The manufacturing method described. 12. A process for producing a rifamycin derivative represented by the formula (I) wherein R is a hydrogen atom, characterized in that the rifamycin derivative represented by the formula (I) in which R is an acetyl group is hydrolyzed. 13. The method according to claim 12, wherein the reagent used for hydrolysis is an alkali metal hydroxide. 14. Formula (I): {In the formula, R represents a hydrogen atom or an acetyl group, and A is [In the formula, R ¹ is an alkyl group having 4 to 8 carbon atoms, and 2 to 8 carbon atoms.

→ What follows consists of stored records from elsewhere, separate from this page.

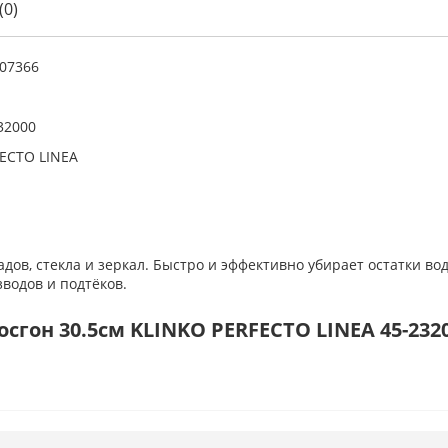
(0)
07366
32000
ECTO LINEA
адов, стекла и зеркал. Быстро и эффективно убирает остатки в
водов и подтёков.
сгон 30.5см KLINKO PERFECTO LINEA 45-232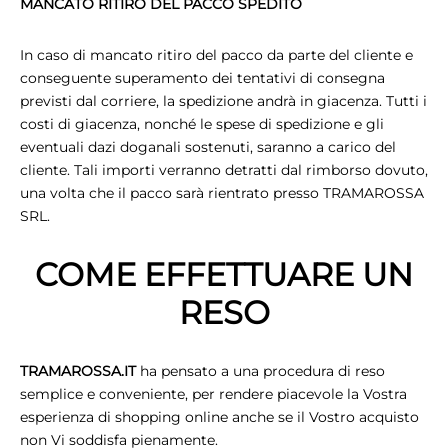
MANCATO RITIRO DEL PACCO SPEDITO
In caso di mancato ritiro del pacco da parte del cliente e
conseguente superamento dei tentativi di consegna
previsti dal corriere, la spedizione andrà in giacenza. Tutti i
costi di giacenza, nonché le spese di spedizione e gli
eventuali dazi doganali sostenuti, saranno a carico del
cliente. Tali importi verranno detratti dal rimborso dovuto,
una volta che il pacco sarà rientrato presso TRAMAROSSA
SRL.
COME EFFETTUARE UN
RESO
TRAMAROSSA.IT
ha pensato a una procedura di reso
semplice e conveniente, per rendere piacevole la Vostra
esperienza di shopping online anche se il Vostro acquisto
non Vi soddisfa pienamente.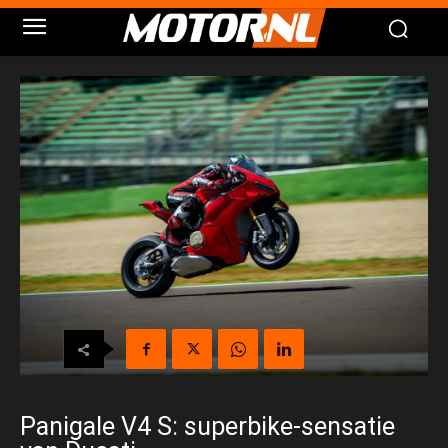
Panigale V4 S: superbike-sensatie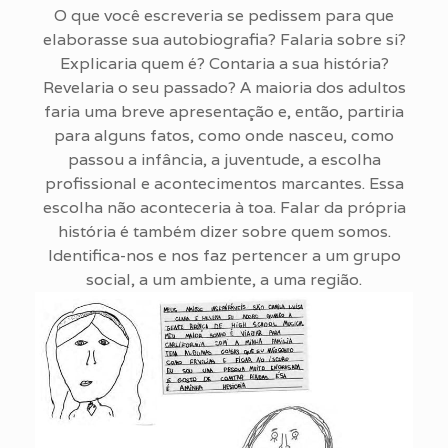
O que você escreveria se pedissem para que
elaborasse sua autobiografia? Falaria sobre si?
Explicaria quem é? Contaria a sua história?
Revelaria o seu passado? A maioria dos adultos
faria uma breve apresentação e, então, partiria
para alguns fatos, como onde nasceu, como
passou a infância, a juventude, a escolha
profissional e acontecimentos marcantes. Essa
escolha não aconteceria à toa. Falar da própria
história é também dizer sobre quem somos.
Identifica-nos e nos faz pertencer a um grupo
social, a um ambiente, a uma região.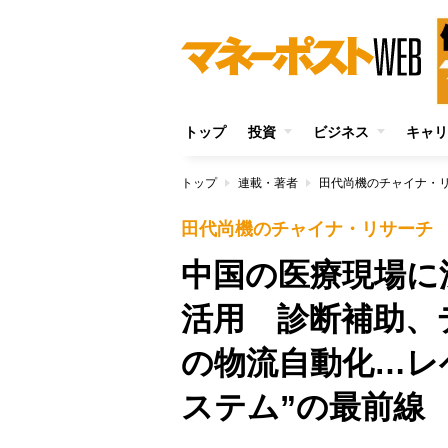
トップ
投資
ビジネス
キャリ
トップ
連載・著者
田代尚機のチャイナ・
田代尚機のチャイナ・リサーチ
中国の医療現場に浸
活用 診断補助、
の物流自動化…レ
ステム”の最前線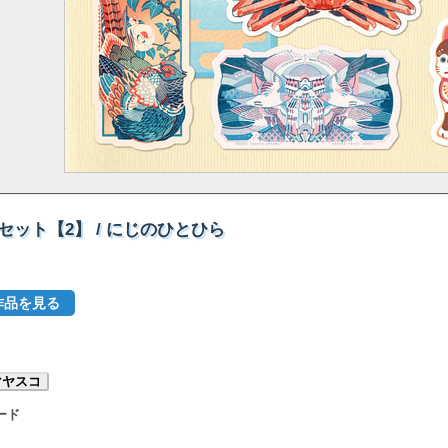
ット【2】 / にじのひとひら
作品を見る
マヤスコ
ード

Alkenyl group, C2-C8 alkynyl group, C1-C4 aminoalkyl group, C2-C6 monoalkylaminoalkyl group, C3-C8 dialkylaminoalkyl group, C2-C2 8 alkoxyalkyl group, C3-8 alkoxyalkyloxyalkyl group, C2-6 thioalkoxyalkyl group, C3-8
Dialkoxy alkyl group, a halogenated alkyl group having 1 to 6 carbon atoms, an acyl group having 1 to 6 carbon atoms, the _{formula: - (CH 2) a -CONHR} 2 ( wherein, a represents an integer of 0 to 3 , R ² represents a hydrogen atom or an alkyl group having 1 to 6 carbon atoms), an alkoxy group having 1 to 3 carbon atoms, or a formula: Represents a group represented by], a group represented by the formula: (In the formula, b represents an integer of 2 to 6) or a group represented by the formula: (In the formula, n represents an integer of 2 to 6, and R ³ is an amino group, a monoalkylamino group having 1 to 6 carbon atoms, or 2 to 2 carbon atoms.
And 10 represents a dialkylamino group or an acylamino group having 1 to 6 carbon atoms), or an pharmaceutically acceptable salt thereof as an active ingredient.